The first insight to the collaborative process of European research in AI has been outlined in the plan which was published in December, declaring how Member States intend to work together to reach their ambitions, identifying the main areas of collaboration on the topic.

Furthering research in AI

The European Components and Systems for European Leadership (ECSEL) Joint Undertaking will play an important role and will be a crucial instrument in the future of AI. Sioli illustrated this when she highlighted: “The Commission leads a lot of projects that are going to be important for the future of artificial intelligence. I have seen a lot of projects within ECSEL that use artificial intelligence as a new tool to achieve their objectives. This is important to keep in mind. Additionally, ECSEL has the ambition of bringing together a variety of different communities, and we have to be able to not only produce a research agenda, but also to have a focus within that research agenda.”

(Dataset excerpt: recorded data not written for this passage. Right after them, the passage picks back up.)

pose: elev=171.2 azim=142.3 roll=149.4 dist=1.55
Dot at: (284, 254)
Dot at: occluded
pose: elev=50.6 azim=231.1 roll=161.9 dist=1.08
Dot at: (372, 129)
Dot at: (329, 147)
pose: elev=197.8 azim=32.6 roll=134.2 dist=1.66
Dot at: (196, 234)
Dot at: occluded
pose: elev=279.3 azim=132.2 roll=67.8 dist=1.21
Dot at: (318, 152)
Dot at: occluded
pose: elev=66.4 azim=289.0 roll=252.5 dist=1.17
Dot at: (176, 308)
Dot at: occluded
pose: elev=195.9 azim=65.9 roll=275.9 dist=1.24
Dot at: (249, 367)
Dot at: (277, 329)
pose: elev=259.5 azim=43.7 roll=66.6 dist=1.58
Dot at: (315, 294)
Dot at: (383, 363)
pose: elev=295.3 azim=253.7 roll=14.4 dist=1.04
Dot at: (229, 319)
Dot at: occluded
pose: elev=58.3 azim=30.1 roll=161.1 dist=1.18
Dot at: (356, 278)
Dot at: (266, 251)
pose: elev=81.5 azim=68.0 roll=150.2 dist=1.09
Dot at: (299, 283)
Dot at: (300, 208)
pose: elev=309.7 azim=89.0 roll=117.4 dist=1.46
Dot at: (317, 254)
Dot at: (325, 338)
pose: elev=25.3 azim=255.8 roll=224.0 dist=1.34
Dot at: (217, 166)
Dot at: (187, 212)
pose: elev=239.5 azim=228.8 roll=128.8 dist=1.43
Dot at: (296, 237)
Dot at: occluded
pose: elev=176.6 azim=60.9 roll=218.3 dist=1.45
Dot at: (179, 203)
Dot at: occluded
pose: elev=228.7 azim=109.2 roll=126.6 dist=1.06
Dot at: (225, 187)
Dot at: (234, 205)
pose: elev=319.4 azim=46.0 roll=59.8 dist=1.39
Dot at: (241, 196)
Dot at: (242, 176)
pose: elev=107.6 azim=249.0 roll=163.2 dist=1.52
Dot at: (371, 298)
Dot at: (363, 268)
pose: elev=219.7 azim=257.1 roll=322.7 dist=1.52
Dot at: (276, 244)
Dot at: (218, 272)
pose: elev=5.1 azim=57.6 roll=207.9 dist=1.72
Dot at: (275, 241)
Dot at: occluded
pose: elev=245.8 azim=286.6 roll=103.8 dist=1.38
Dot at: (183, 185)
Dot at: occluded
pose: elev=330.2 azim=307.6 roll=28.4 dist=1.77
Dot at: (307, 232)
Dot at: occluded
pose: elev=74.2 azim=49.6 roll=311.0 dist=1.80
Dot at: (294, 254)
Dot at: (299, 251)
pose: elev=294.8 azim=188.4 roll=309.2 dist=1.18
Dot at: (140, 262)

She closed her speech highlighting the positive outlook for Europe, should we collaborate and invest more efficiently and strategically: “We have to make our collaboration between different industrial partners stronger, whilst also ensuring that Member States are strategically participating in the efforts. We still have two more years for ECSEL, and I think we still have to work on some of the items which we were identified in the mid-term evaluation, such as greater participation and ensuring we know exactly what each different party is contributing.

“It is also very important at this moment in time that we are able to show that ECSEL works well in terms of industrial impact, that is, works well in terms of a strategic agenda; and that it works well in terms of the financial implementation of the activity.”